Il est assez fréquent d’être confronté à des litiges liés à la terre, et ce peu importe le niveau. Ces conflits s’établissent le plus souvent entre des communautés voisines, entre les membres d’une même famille / groupe ou entre une communauté et une personne qui lui est extérieur. Mais, quel que soit le type de conflit foncier, cela peut avoir de graves répercussions si les dispositions nécessaires ne sont pas prises à temps pour régler le problème. Dans cet article on vous propose donc de découvrir quelques conseils pour mieux gérer les conflits fonciers.

Identification des causes du conflit

Comme dans la gestion de n’importe quel problème dans tous les domaines, aucune solution efficace ne pourrait être trouvée si le mal n’est pas attaqué à la racine. Pour s’assurer véritablement d’avoir pu régler des litiges fonciers, il est indispensable de connaître les éléments ayant conduit à ce conflit. L’idéal est cependant de ne pas laisser les conflits surgir avant de réfléchir pour y trouver de solutions. Dès la base, les communautés peuvent déterminer les signes qui annoncent une telle situation afin de réfléchir en avance sur les plans de gestion de litiges à suivre. Généralement, il s’agit de petites tensions qui s’accumulent progressivement au sein de la communauté ou entre les communautés. Bien évidemment, la nature de ces tensions peut varier selon le type d’acteurs impliqués. Une fois que la source des conflits a été identifiée, il restera à déterminer le degré de gravité afin de savoir concrètement les outils et méthodes de gestion à employer.

Déterminer les personnes susceptibles de résoudre le conflit

Lorsqu’un conflit foncier survient entre les membres d’une communauté ou entre deux communautés, il est généralement nécessaire de faire appel à une tierce personne pour gérer les échanges. Et il est important de veiller à bien identifier les personnes pouvant être d’une aide dans de pareilles situations. Il ne servirait par exemple à rien de solliciter l’accompagnement d’une personne impulsive et qui a du mal à maîtriser ses émotions.
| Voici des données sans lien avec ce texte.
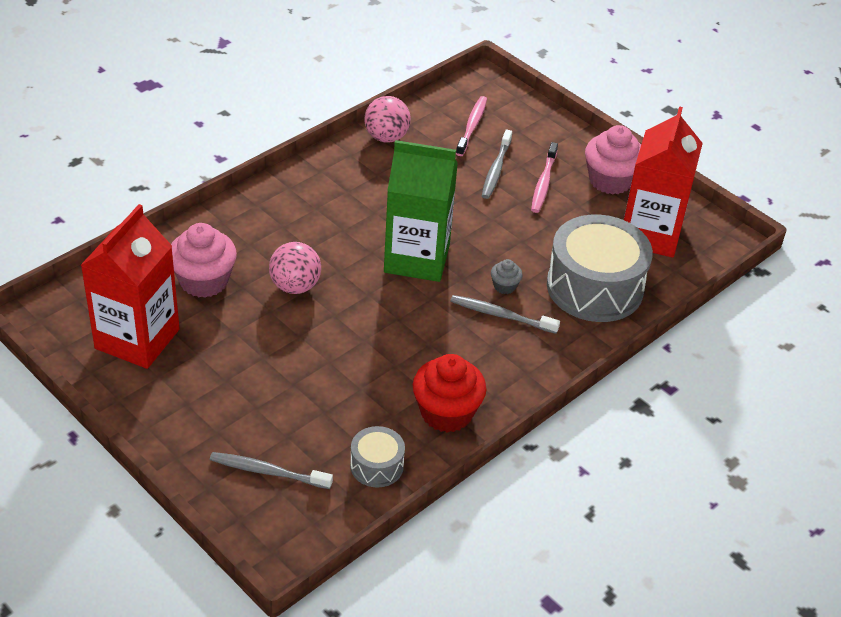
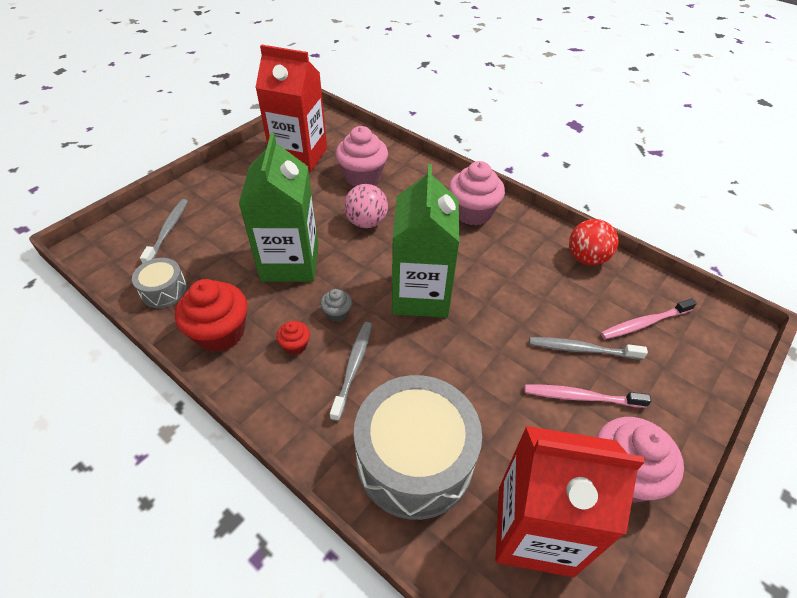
camera: 85 degrees right, 5 degrees up
pink ball [364,96,411,143] -> red ball [569,219,618,265]
pink toothbrush [456,96,487,156] -> pink toothbrush turned 150 degrees clockwise [601,298,697,339]
grey cupcake [491,259,523,294] -> grey cupcake moved to [320,289,352,322]
none -> green carton [239,133,319,282]
none -> red cupcake [276,321,310,355]
none -> pink cupcake [449,161,505,225]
Ce qui est recommandé, c’est chacune des parties en cause propose des personnes dont elles ont la certitude d’avoir l’assistance en cas de soucis majeurs. Elles ont aussi la possibilité de s’entendre sur la nature des personnes à impliquer pour dénouer le nœud qui s’est formé entre elles. Si par exemple le litige concerne les limites d’un terrain, un fonctionnaire spécialisé du gouvernement convient plus qu’un responsable religieux.

Initier un dialogue ouvert avec les parties prenantes

Ici, il est question de faire le nécessaire pour inciter et inviter les différentes parties en désaccord à mener des discussions publiques et ouvertes. Procéder ainsi permettra en effet d’établir des jugements fondés sur les points de vue de chacun. Plus clairement, la confrontation des points de vue de chaque partie impliquée en présence l’une de l’autre permet plus aisément de dégager la source précise du problème ainsi que les dommages qui ont déjà été causés. Bien évidemment, ces échanges doivent se dérouler en présence d’un facilitateur pour modérer le débat. Celui-ci devra veiller à ce que tous les participants prennent la parole et donnent leur perception par rapport à tous les détails indispensables. Il faut préciser que cette méthode de dialogue ouvert est plus efficace dans des situations particulières. Il s’agit par exemple des cas de remise en question de certaines pratiques coutumières, de gestion des conflits issus de l’exploitation conjointe des terres dans une communauté ou pour la résolution des conflits basés sur les limites de propriété entre voisins.